Given text Block Start

Recorded live at the Teatro Tereza Rachel
March, 1972

Luiz Gonzaga – vocals, accordion, triangle
Dominguinhos – accordion
Maria Helena – vocals, triangle, cabaça
Toinho – Triangle
Renato Piau – guitar
Porfírio Costa – bass
Raimundinho – reco-reco / guiro
Ivanildo Leite – surdo drum / sabumba, percussion

01 Boiadeiro (Klecius Caldas – Armando Cavalcante)
Cigarro de paia (Armando cavalcante, Klecius Caldas)

02 Moda da mula preta (Raul Torres)
Lorota boa (Luiz Gonzaga, Humberto Teixeira)

03 Siri jogando bola (Luiz Gonzaga – Zé Dantas)
Macapá (Luiz Gonzaga, Humberto Teixeira)

04 Qui nem giló (Luiz Gonzaga – Humberto Teixeira)
Oiá eu aqui de novo (Antonio Barros)

05 Asa branca (Luiz Gonzaga – Humberto Teixeira)
A volta da asa branca (Luiz Gonzaga, Humberto Teixeira)

06 Assum preto (Luiz Gonzaga – Humberto Teixeira)
Ana Rosa (Humberto Teixeira)

07 Hora do adeus (Luiz Queiroga – Onildo Ameida)

08 Estrada de Canindé (Luiz Gonzaga – Humberto Teixeira)
Respeita Januário (Luiz Gonzaga, Humberto Teixeira)

09 Numa sala de reboco (José Marcolino – Luiz Gonzaga)
O cheiro da Carolina (Amorim Roxo, Zé Gonzaga)
O xote das meninas (Luiz Gonzaga, Zé Dantas)

10 Adeus, Rio (Luiz Gonzaga – Zé Dantas)
Aquilo bom (Garotas do Leblon) (Luiz Gonzaga, Severino Ramos)

11 No meu pé de serra (Luiz Gonzaga – Humberto Teixeira)
Baião (Luiz Gonzaga, Humberto Teixeira)

12 Pau de arara (Guio de Moraes – Luiz Gonzaga)
Juazeiro (Luiz Gonzaga, Humberto Teixeira)

13 Derramaro o gai (Luiz Gonzaga – Zé Dantas)
Imbalança (Luiz Gonzaga, Zé Dantas)

14 A feira de Caruaru (Onildo Ameida)

15 Olha a pisada (Luiz Gonzaga – Zé Dantas)
Boiadeiro (Armando Cavalcante, Klecius Caldas)

VIVA SÄO JOÄO!

Leap through a bonfire, dance a quadrilha, have a mock marriage, eat lots of food made out of corn and enjoy the kids dressed up in cute little ‘matuto’ costumes of country
people in peasant blouses and rustic clothes. Little girls with freckles painted on and boys with fake mustaches.

I think it is safe to say that there is no symbol more iconic or more strongly associated with São João than the King of Baião, Luiz Gonzaga!
Every one of his records had some reference to it, and he made quite a few LPs entirely devoted to Festas Juninas or São João, and literally
everywhere you go in the month of June in the Nordeste you will hear his compositions being played by all kinds of bands of varying competence, and in all kinds of
styles.  Last year was his centenary so celebrations were even more Gonzaga-centric.  But I expect this guy’s legacy will last for another hundred years, easily.

Given text Block End
Raw data Block Start

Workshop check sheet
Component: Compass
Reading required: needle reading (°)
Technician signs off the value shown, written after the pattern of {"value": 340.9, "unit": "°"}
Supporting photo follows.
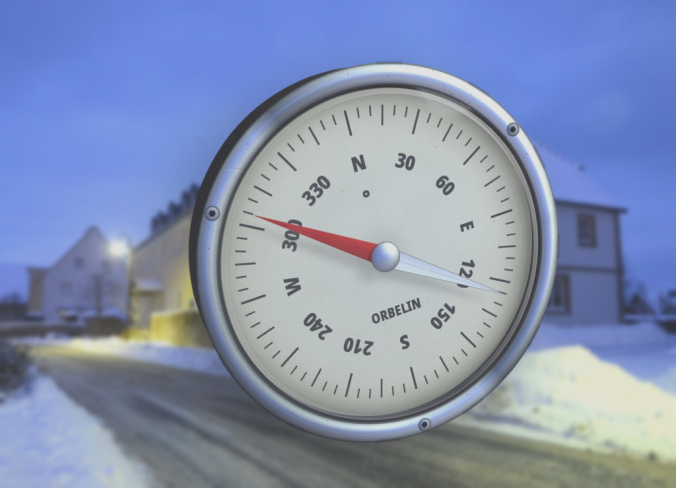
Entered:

Raw data Block End

**Task list**
**a)** From the Luiz Gonzaga passage, extract verbatim the portion starting with "Baião (Luiz Gonzaga, Humberto" and going on through "Caruaru (Onildo Ameida)".
**b)** Put every line of the records into a JSON list of strings, one string per line, and omit blank lines. Leave the pictures out of the answer.

**Responses by item number**
**a)**
Baião (Luiz Gonzaga, Humberto Teixeira)

12 Pau de arara (Guio de Moraes – Luiz Gonzaga)
Juazeiro (Luiz Gonzaga, Humberto Teixeira)

13 Derramaro o gai (Luiz Gonzaga – Zé Dantas)
Imbalança (Luiz Gonzaga, Zé Dantas)

14 A feira de Caruaru (Onildo Ameida)

**b)**
[
  "Workshop check sheet",
  "Component: Compass",
  "Reading required: needle reading (°)",
  "Technician signs off the value shown, written after the pattern of {\"value\": 340.9, \"unit\": \"°\"}",
  "Supporting photo follows.",
  "Entered:"
]